NASA to study impacts of this year’s massive Southern African fires

This year’s Southern African fire season is set to be nearly twice as big as usual, according to a NASA-supported A field experiment studying the impact of the fires on the global climate and on the region’s air quality and ecosystems.


The heavy rains earlier this year which caused extensive flooding in Mozambique, spurred the growth of extra plant biomass, resulting in more plant fuel to burn in this year’s season, according to ecologist Robert Scholes of the South African research organisation CSIR Environmentek and one of the research project’s organisers. “This will be a humdinger of a season,” says Scholes.

According to Scholes, heavy fires followed a similarly wet year in 1994. Fortunately, the grass-fuelled fires burn rapidly and do little damage to mature trees, says Scholes. In Africa, he says, fire is considered less of a disaster and more of a natural and necessary part of healthy ecosystem functioning.

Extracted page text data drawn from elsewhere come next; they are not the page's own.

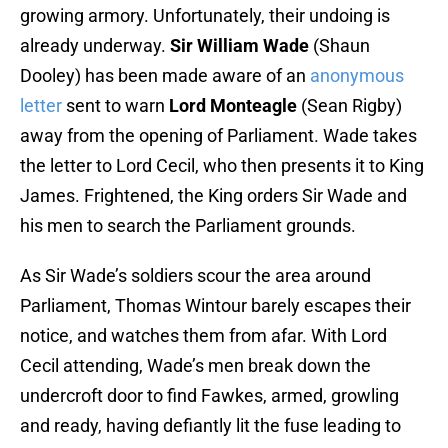
growing armory. Unfortunately, their undoing is
already underway.
Sir William Wade
(Shaun
Dooley) has been made aware of an
anonymous
letter
sent to warn
Lord Monteagle
(Sean Rigby)
away from the opening of Parliament. Wade takes
the letter to Lord Cecil, who then presents it to King
James. Frightened, the King orders Sir Wade and
his men to search the Parliament grounds.
As Sir Wade’s soldiers scour the area around
Parliament, Thomas Wintour barely escapes their
notice, and watches them from afar. With Lord
Cecil attending, Wade’s men break down the
undercroft door to find Fawkes, armed, growling
and ready, having defiantly lit the fuse leading to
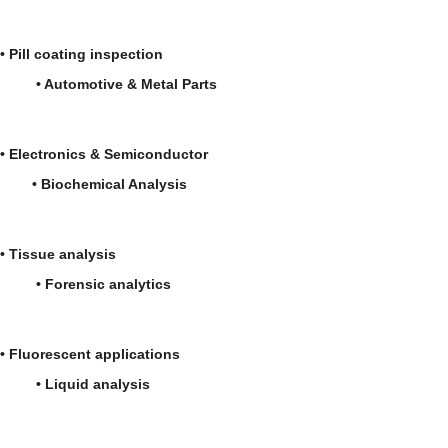
• Pill coating inspection
• Automotive & Metal Parts
• Electronics & Semiconductor
• Biochemical Analysis
• Tissue analysis
• Forensic analytics
• Fluorescent applications
• Liquid analysis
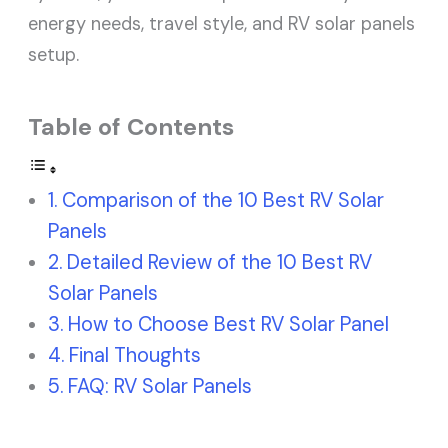
energy needs, travel style, and RV solar panels
setup.
Table of Contents
Comparison of the 10 Best RV Solar
Panels
Detailed Review of the 10 Best RV
Solar Panels
How to Choose Best RV Solar Panel
Final Thoughts
FAQ: RV Solar Panels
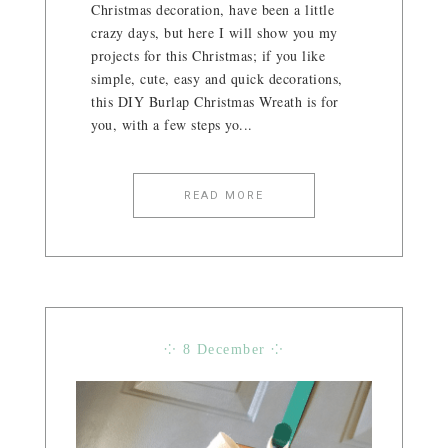
Christmas decoration, have been a little
crazy days, but here I will show you my
projects for this Christmas; if you like
simple, cute, easy and quick decorations,
this DIY Burlap Christmas Wreath is for
you, with a few steps yo...
READ MORE
⁘ 8 December ⁘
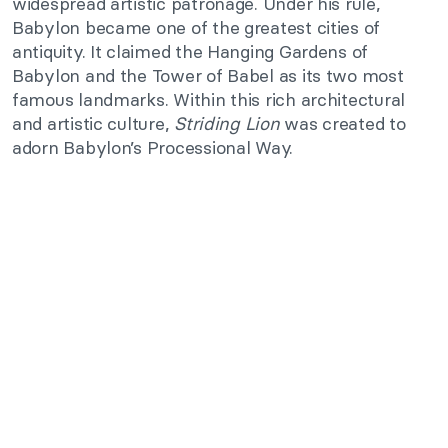
widespread artistic patronage. Under his rule,
Babylon became one of the greatest cities of
antiquity. It claimed the Hanging Gardens of
Babylon and the Tower of Babel as its two most
famous landmarks. Within this rich architectural
and artistic culture,
Striding Lion
was created to
adorn Babylon’s Processional Way.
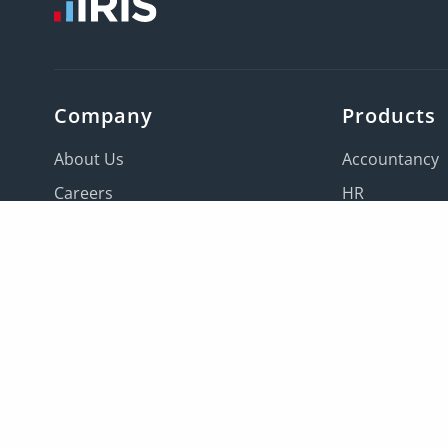
Company
Products
About Us
Accountancy
Careers
HR
Contact us
Payroll
Locations
Education
IRIS companies
All products
Leaders
Knowledge base
Sitemap
IRIS Global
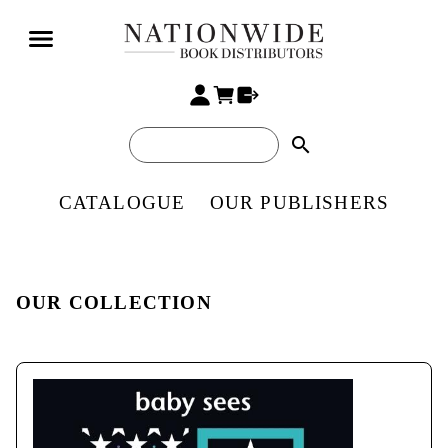
search
CATALOGUE
OUR PUBLISHERS
OUR COLLECTION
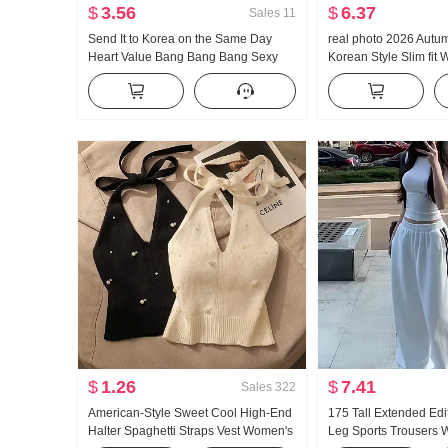
$
3.56
$
6.37
Sales
11
Send It to Korea on the Same Day
real photo 2026 Autu
Heart Value Bang Bang Bang Sexy
Korean Style Slim fit 
Slightly Transparent Tight Turtleneck
Design Sense Niche S
Tencel Base Shirt
cinching Long Sleeve
$
1.26
$
7.41
Sales
322
American-Style Sweet Cool High-End
175 Tall Extended Edi
Halter Spaghetti Straps Vest Women's
Leg Sports Trousers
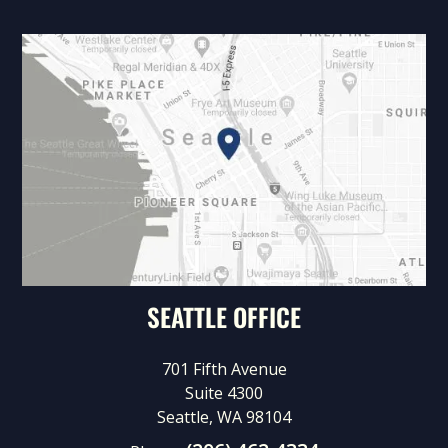
SEATTLE OFFICE
701 Fifth Avenue
Suite 4300
Seattle, WA 98104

The season runs throughout August and September, reaching its peak this month, and the region is subject to some of the highest levels of biomass burning in the world, according to the NASA researchers. The heaviest burning occurs in the moist subtropical belt that includes Angola, the southern Congo, Zambia, northern Mozambique, and southern Tanzania.

The research is being carried out by SAFARI 2000, the Southern African Regional Science Initiative, which brings together nearly 200 African, US and international scientists in a multidisciplinary research programme aimed at understanding the sustainability of the region’s sensitive and pressured ecosystems. The six week field experiment combines observations from NASA’s Terra and Landsat 7 spacecrafts, NASA’s ER-2 high-altitude research aircraft, and several other aircraft and ground stations.

The research also includes airborne and ground-based scientific instruments to sample the chemistry and measure the thickness of the smoke plumes, map the movements of large plumes, and investigate how smoke and other fine particles affect clouds. The data will be used to improve the ability of new instruments on Terra to monitor fires. Controlled burning in the area will also be timed to coincide with the programme in order to contribute to the research.